Medications used to prevent malaria

The Advisory Committee on Malaria Prevention in UK Travellers 2002 guidelines state that nearly all anti-malarial medications tend to accumulate in the body in liver disease, and that specialist travel health advice may be necessary for safe prescribing.

Both mefloquine and doxycycline are eliminated only by the liver (not via the kidneys) so they should be avoided in severe liver disease and used with caution in milder liver disease. The most common anti-malarial medications used in mild liver disease are proguanil and chloroquine. In moderate liver impairment, proguanil tends to be prescribed. No dosage adjustment is necessary when malarone is prescribed in individuals with mild to moderate hepatic impairment.

Metronidazole
This is a useful antibiotic for treating some intestinal parasite infections (giardia or entamoeba) and is therefore sometimes given if the cause of a diarrhoeal illness is suspected or shown to be due to these infections. In severe liver disease, the daily dose should be reduced to a third of the usual and given once daily.

Vaccinations

Live Vaccines And Alpha-Interferon/Ribavirin Treatment

Vaccines are categorised as either live or inactivated.
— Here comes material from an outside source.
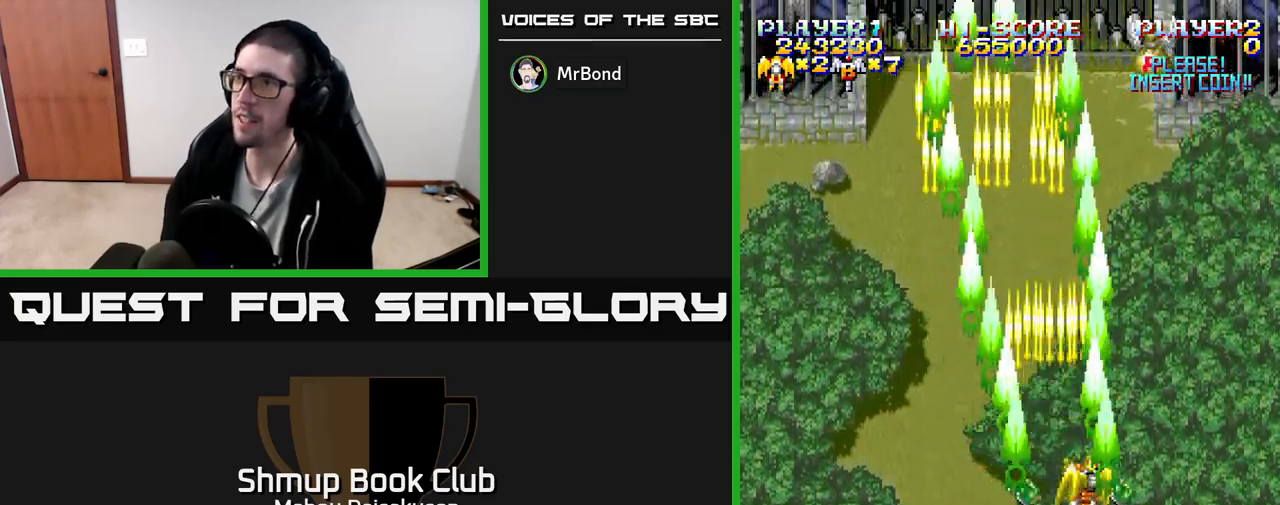
{"buttons": ["A", "DPAD_DOWN"], "events": [[17, "DPAD_UP", "up"], [50, "DPAD_RIGHT", "up"], [117, "DPAD_LEFT", "down"], [350, "DPAD_DOWN", "down"], [367, "DPAD_LEFT", "up"]]}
It is advised that those who are receiving either of these drugs used to treat hepatitis C should not receive live vaccines, and many also advise that live vaccines are not administered for about 3 to 6 months after completion of Alpha-Interferon/Ribavirin treatment

The following are live vaccines: measles, mumps, rubella, oral polio (the injectable polio vaccine is inactivated), oral typhoid (but typhoid injection is inactivated), BCG, yellow fever.

The following are all inactivated vaccines: diphtheria, hepatitis A, hepatitis B, meningococcal meningitis, injected polio, injected typhoid, rabies and tetanus vaccine.